_ENTRIES PROVIDED_
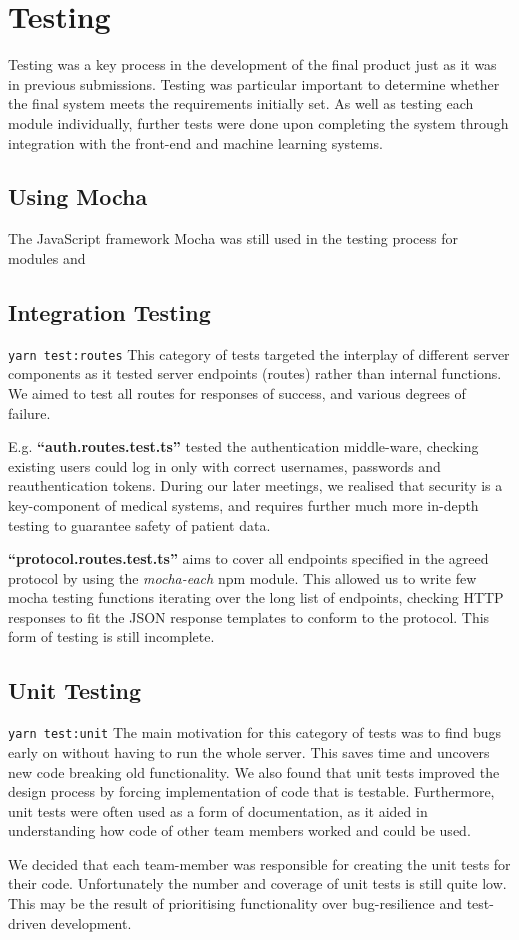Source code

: \section{Testing}
Testing was a key process in the development of the final product just as it was in previous submissions. Testing was particular important to determine whether the final system meets the requirements initially set. As well as testing each module individually, further tests were done upon completing the system through integration with the front-end and machine learning systems.


\subsection{Using Mocha}
The JavaScript framework Mocha was still used in the testing process for modules and 
\subsection{Integration Testing}
\texttt{yarn test:routes}
This category of tests targeted the interplay of different server components as it tested server endpoints (routes) rather than internal functions. We aimed to test all routes for responses of success, and various degrees of failure. \par
E.g. \textbf{``auth.routes.test.ts''} tested the authentication middle-ware, checking existing users could log in only with correct usernames, passwords and reauthentication tokens. During our later meetings, we realised that security is a key-component of medical systems, and requires further much more in-depth testing to guarantee safety of patient data. \par
\textbf{``protocol.routes.test.ts''} aims to cover all endpoints specified in the agreed protocol by using the \textit{mocha-each} npm module. This allowed us to write few mocha testing functions iterating over the long list of endpoints, checking HTTP responses to fit the JSON response templates to conform to the protocol. This form of testing is still incomplete.
\subsection{Unit Testing}
\texttt{yarn test:unit}
The main motivation for this category of tests was to find bugs early on without having to run the whole server. This saves time and uncovers new code breaking old functionality. We also found that unit tests improved the design process by forcing implementation of code that is testable. Furthermore, unit tests were often used as a form of documentation, as it aided in understanding how code of other team members worked and could be used. \par
We decided that each team-member was responsible for creating the unit tests for their code. Unfortunately the number and coverage of unit tests is still quite low. This may be the result of prioritising functionality over bug-resilience and test-driven development.
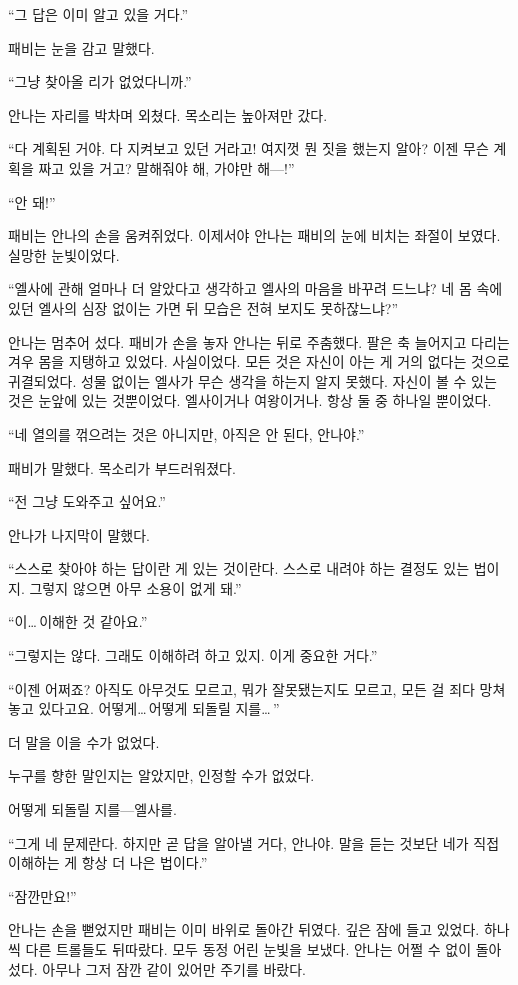 ``그 답은 이미 알고 있을 거다.''

패비는 눈을 감고 말했다.

``그냥 찾아올 리가 없었다니까.''

안나는 자리를 박차며 외쳤다. 목소리는 높아져만 갔다.

``다 계획된 거야. 다 지켜보고 있던 거라고! 여지껏 뭔 짓을 했는지 알아? 이젠 무슨 계획을 짜고 있을 거고? 말해줘야 해, 가야만 해—!''

``안 돼!''

패비는 안나의 손을 움켜쥐었다. 이제서야 안나는 패비의 눈에 비치는 좌절이 보였다. 실망한 눈빛이었다.

``엘사에 관해 얼마나 더 알았다고 생각하고 엘사의 마음을 바꾸려 드느냐? 네 몸 속에 있던 엘사의 심장 없이는 가면 뒤 모습은 전혀 보지도 못하잖느냐?''

안나는 멈추어 섰다. 패비가 손을 놓자 안나는 뒤로 주춤했다. 팔은 축 늘어지고 다리는 겨우 몸을 지탱하고 있었다. 사실이었다. 모든 것은 자신이 아는 게 거의 없다는 것으로 귀결되었다. 성물 없이는 엘사가 무슨 생각을 하는지 알지 못했다. 자신이 볼 수 있는 것은 눈앞에 있는 것뿐이었다. 엘사이거나 여왕이거나. 항상 둘 중 하나일 뿐이었다.

``네 열의를 꺾으려는 것은 아니지만, 아직은 안 된다, 안나야.''

패비가 말했다. 목소리가 부드러워졌다.

``전 그냥 도와주고 싶어요.''

안나가 나지막이 말했다.

``스스로 찾아야 하는 답이란 게 있는 것이란다. 스스로 내려야 하는 결정도 있는 법이지. 그렇지 않으면 아무 소용이 없게 돼.''

``이\ldots\,이해한 것 같아요.''

``그렇지는 않다. 그래도 이해하려 하고 있지. 이게 중요한 거다.''

``이젠 어쩌죠? 아직도 아무것도 모르고, 뭐가 잘못됐는지도 모르고, 모든 걸 죄다 망쳐놓고 있다고요. 어떻게\ldots\,어떻게 되돌릴 지를\ldots\,''

더 말을 이을 수가 없었다.

누구를 향한 말인지는 알았지만, 인정할 수가 없었다.

어떻게 되돌릴 지를—엘사를.

``그게 네 문제란다. 하지만 곧 답을 알아낼 거다, 안나야. 말을 듣는 것보단 네가 직접 이해하는 게 항상 더 나은 법이다.''

``잠깐만요!''

안나는 손을 뻗었지만 패비는 이미 바위로 돌아간 뒤였다. 깊은 잠에 들고 있었다. 하나씩 다른 트롤들도 뒤따랐다. 모두 동정 어린 눈빛을 보냈다. 안나는 어쩔 수 없이 돌아섰다. 아무나 그저 잠깐 같이 있어만 주기를 바랐다.

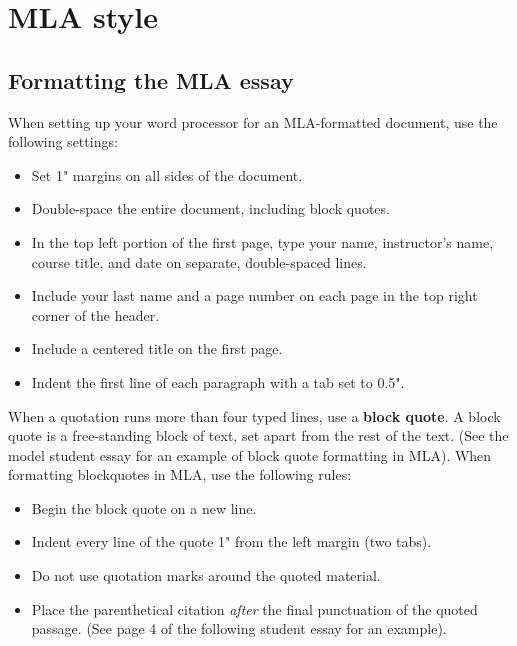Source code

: 
\chapter{MLA style} 


\section{Formatting the MLA essay}
When setting up your word processor for an MLA-formatted document, use the 
following settings:

\begin{itemize}
\item Set 1" margins on all sides of the document.
\item Double-space the entire document, including block quotes.
\item In the top left portion of the first page, type your name, instructor's name, 
course title, and date on separate, double-spaced lines.
\item Include your last name and a page number on each page in the top right corner 
of the header.
\item Include a centered title on the first page.
\item Indent the first line of each paragraph with a tab set to 0.5".
\end{itemize}

When a quotation runs more than four typed lines, use a \textbf{block quote}. A block 
quote is a free-standing block of text, set apart from the rest of the text. (See the 
model student essay for an example of block quote formatting in MLA). When formatting 
blockquotes in MLA, use the following rules: 

\begin{itemize}
\item Begin the block quote on a new line. 
\item Indent every line of the quote 1" from the left margin (two tabs). 
\item Do not use quotation marks around the quoted material. 
\item Place the parenthetical citation \emph{after} the final punctuation of the quoted 
passage. (See page 4 of the following student essay for an example).
\end{itemize}

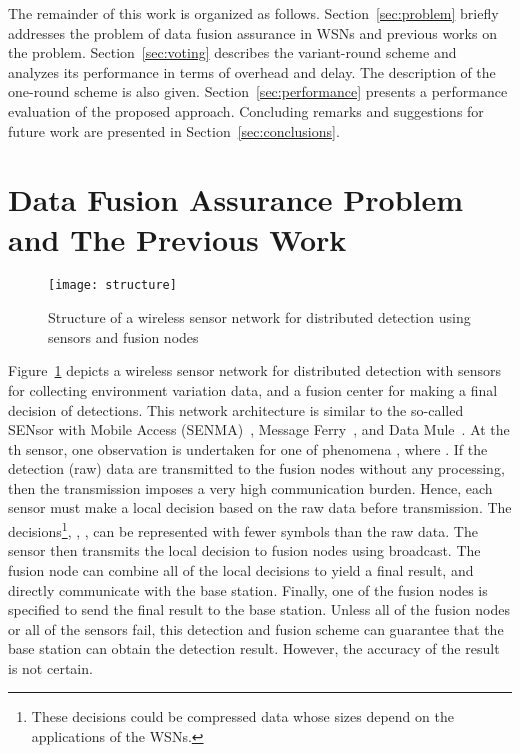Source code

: \documentclass[12pt, onecolumn, draftcls]{IEEEtran}
\begin{document}
The remainder of this work is organized as follows.
Section~\ref{sec:problem} briefly addresses the problem of data
fusion assurance in WSNs and previous works on the problem.
Section~\ref{sec:voting} describes the variant-round scheme and
analyzes its performance in terms of overhead and delay. The
description of the one-round scheme is also given.
Section~\ref{sec:performance} presents a performance evaluation of
the proposed approach. Concluding remarks and suggestions for future
work are presented in Section~\ref{sec:conclusions}.

\section{Data Fusion Assurance Problem and The Previous Work}
\begin{figure}
\centering
\texttt{[image: structure]}
\caption{Structure of a wireless sensor network for distributed
detection using  sensors and  fusion nodes}
\label{fig:structure}
\end{figure}
\label{sec:problem}Figure~\ref{fig:structure} depicts a wireless
sensor network for distributed detection with  sensors for
collecting environment variation data, and a fusion center for
making a final decision of detections. This network architecture is
similar to the so-called SENsor with Mobile Access
(SENMA)~\cite{yang:misinformed,tong:senma}, Message
Ferry~\cite{zhao:ferrying}, and Data Mule~\cite{shah:mules}. At the
th sensor, one observation  is undertaken for one of
phenomena , where . If the detection (raw) data
are transmitted to the fusion nodes without any processing, then the
transmission imposes a very high communication burden. Hence, each
sensor must make a local decision based on the raw data before
transmission. The decisions\footnote{These decisions could be
compressed data whose sizes depend on the applications of the
WSNs.}, , , can be represented with fewer
symbols than the raw data. The sensor then transmits the local
decision to  fusion nodes using broadcast. The fusion node can
combine all of the local decisions to yield a final result, and
directly communicate with the base station. Finally, one of the
fusion nodes is specified to send the final result to the base
station. Unless all of the fusion nodes or all of the sensors fail,
this detection and fusion scheme can guarantee that the base station
can obtain the detection result. However, the accuracy of the result
is not certain.
\end{document}
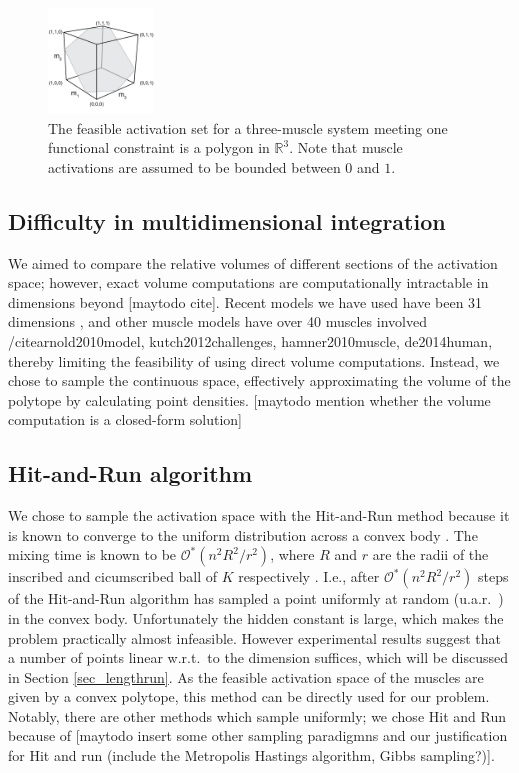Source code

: \begin{figure}[ht]
  \label{fig:fig_hr}
   \begin{center}
    \includegraphics[width=0.25\textwidth]{sections/figs/feasibleactivation.png}
  \end{center}
  \caption{The feasible activation set for a  three-muscle system meeting one functional constraint is a polygon in $\mathbb{R}^3$. Note that muscle activations are assumed to be bounded between $0$ and $1$.}

\end{figure}

\subsection{Difficulty in multidimensional integration}
We aimed to compare the relative volumes of different sections of the activation space; however, exact volume computations are computationally intractable in dimensions beyond [maytodo cite]. Recent models we have used have been 31 dimensions \cite{Valero-Cuevas2015high-dimensional}, and other muscle models have over 40 muscles involved /cite{arnold2010model, kutch2012challenges, hamner2010muscle, de2014human}, thereby limiting the feasibility of using direct volume computations. Instead, we chose to sample the continuous space, effectively approximating the volume of the polytope by calculating point densities. [maytodo mention whether the volume computation is a closed-form solution]

\subsection{Hit-and-Run algorithm}
We chose to sample the activation space with the Hit-and-Run method because it is known to converge to the uniform distribution across a convex body \cite{smith1984efficient}. The mixing time is known to be $\mathcal{O}^*(n^2R^2/r^2)$, where $R$ and $r$ are the radii of the inscribed and cicumscribed ball of $K$ respectively \cite{Dyer, Lovasz}. I.e., after $\mathcal{O}^*(n^2R^2/r^2)$ steps of the Hit-and-Run algorithm has sampled a point uniformly at random (u.a.r.\ ) in the convex body. Unfortunately the hidden constant is large, which makes the problem practically almost infeasible. However experimental results suggest that a number of points linear w.r.t.\ to the dimension suffices, which will be discussed in Section \ref{sec_lengthrun}. 
As the feasible activation space of the muscles are given by a convex polytope, this method can be directly used for our problem. Notably, there are other methods which sample uniformly; we chose Hit and Run because of [maytodo insert some other sampling paradigmns and our justification for Hit and run (include the Metropolis Hastings algorithm, Gibbs sampling?)].

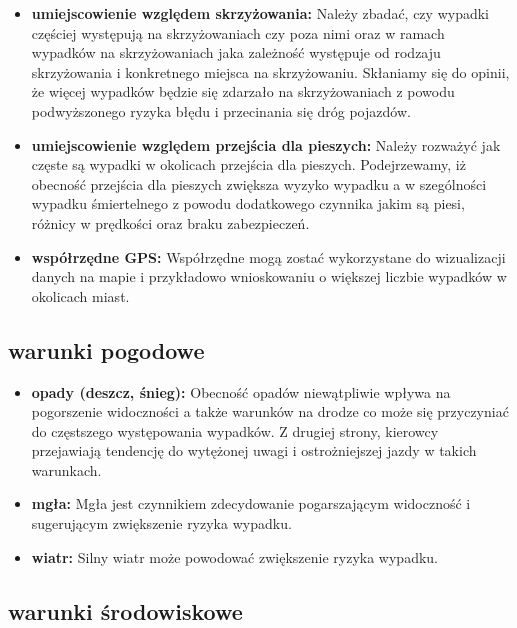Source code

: \begin{itemize}
\itemsep-14pt\parskip0pt
\item
  \textbf{umiejscowienie względem skrzyżowania:} Należy zbadać, czy
  wypadki częściej występują na skrzyżowaniach czy poza nimi oraz w
  ramach wypadków na skrzyżowaniach jaka zależność występuje od rodzaju
  skrzyżowania i konkretnego miejsca na skrzyżowaniu. Skłaniamy się do
  opinii, że więcej wypadków będzie się zdarzało na skrzyżowaniach z
  powodu podwyższonego ryzyka błędu i przecinania się dróg pojazdów.\\
\item
  \textbf{umiejscowienie względem przejścia dla pieszych:} Należy
  rozważyć jak częste są wypadki w okolicach przejścia dla pieszych.
  Podejrzewamy, iż obecność przejścia dla pieszych zwiększa wyzyko
  wypadku a w szególności wypadku śmiertelnego z powodu dodatkowego
  czynnika jakim są piesi, różnicy w prędkości oraz braku
  zabezpieczeń.\\
\item
  \textbf{współrzędne GPS:} Współrzędne mogą zostać wykorzystane do
  wizualizacji danych na mapie i przykładowo wnioskowaniu o większej
  liczbie wypadków w okolicach miast.
\end{itemize}

\subsection{warunki pogodowe}\label{warunki-pogodowe}

\begin{itemize}
\itemsep-14pt\parskip0pt
\item
  \textbf{opady (deszcz, śnieg):} Obecność opadów niewątpliwie wpływa na
  pogorszenie widoczności a także warunków na drodze co może się
  przyczyniać do częstszego występowania wypadków. Z drugiej strony,
  kierowcy przejawiają tendencję do wytężonej uwagi i ostrożniejszej
  jazdy w takich warunkach.\\
\item
  \textbf{mgła:} Mgła jest czynnikiem zdecydowanie pogarszającym
  widoczność i sugerującym zwiększenie ryzyka wypadku.\\
\item
  \textbf{wiatr:} Silny wiatr może powodować zwiększenie ryzyka wypadku.
\end{itemize}

\subsection{warunki środowiskowe}\label{warunki-srodowiskowe}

_GOAL OF THE EXERCISE_
From the entries above, extract only the lines running from the one containing "rozważyć jak częste" through the one containing "zostać wykorzystane do", inclusive.

_SOLVED PROBLEM_
  rozważyć jak częste są wypadki w okolicach przejścia dla pieszych.
  Podejrzewamy, iż obecność przejścia dla pieszych zwiększa wyzyko
  wypadku a w szególności wypadku śmiertelnego z powodu dodatkowego
  czynnika jakim są piesi, różnicy w prędkości oraz braku
  zabezpieczeń.\\
\item
  \textbf{współrzędne GPS:} Współrzędne mogą zostać wykorzystane do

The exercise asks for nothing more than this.